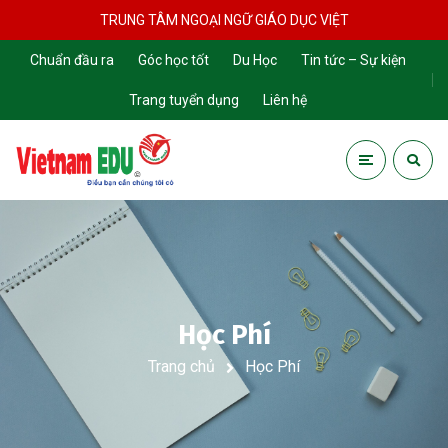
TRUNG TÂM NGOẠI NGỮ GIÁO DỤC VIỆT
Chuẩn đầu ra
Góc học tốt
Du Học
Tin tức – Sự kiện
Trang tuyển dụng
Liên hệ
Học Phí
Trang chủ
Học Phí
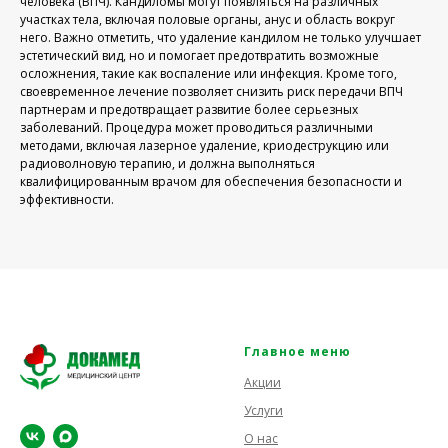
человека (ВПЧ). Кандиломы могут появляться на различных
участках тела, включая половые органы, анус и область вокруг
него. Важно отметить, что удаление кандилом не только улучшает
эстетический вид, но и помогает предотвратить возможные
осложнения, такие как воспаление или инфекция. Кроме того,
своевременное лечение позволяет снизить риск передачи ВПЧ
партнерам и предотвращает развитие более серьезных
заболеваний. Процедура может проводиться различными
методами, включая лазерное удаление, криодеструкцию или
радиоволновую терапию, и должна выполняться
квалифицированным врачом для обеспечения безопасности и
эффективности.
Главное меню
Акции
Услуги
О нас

━━━━━━

Task item
Every record above, copied exactly and without a single picture, makes up the answer.

Result below
TRUNG TÂM NGOẠI NGỮ GIÁO DỤC VIỆT
Chuẩn đầu ra
Góc học tốt
Du Học
Tin tức – Sự kiện
Trang tuyển dụng
Liên hệ
Học Phí
Trang chủ
Học Phí
человека (ВПЧ). Кандиломы могут появляться на различных
участках тела, включая половые органы, анус и область вокруг
него. Важно отметить, что удаление кандилом не только улучшает
эстетический вид, но и помогает предотвратить возможные
осложнения, такие как воспаление или инфекция. Кроме того,
своевременное лечение позволяет снизить риск передачи ВПЧ
партнерам и предотвращает развитие более серьезных
заболеваний. Процедура может проводиться различными
методами, включая лазерное удаление, криодеструкцию или
радиоволновую терапию, и должна выполняться
квалифицированным врачом для обеспечения безопасности и
эффективности.
Главное меню
Акции
Услуги
О нас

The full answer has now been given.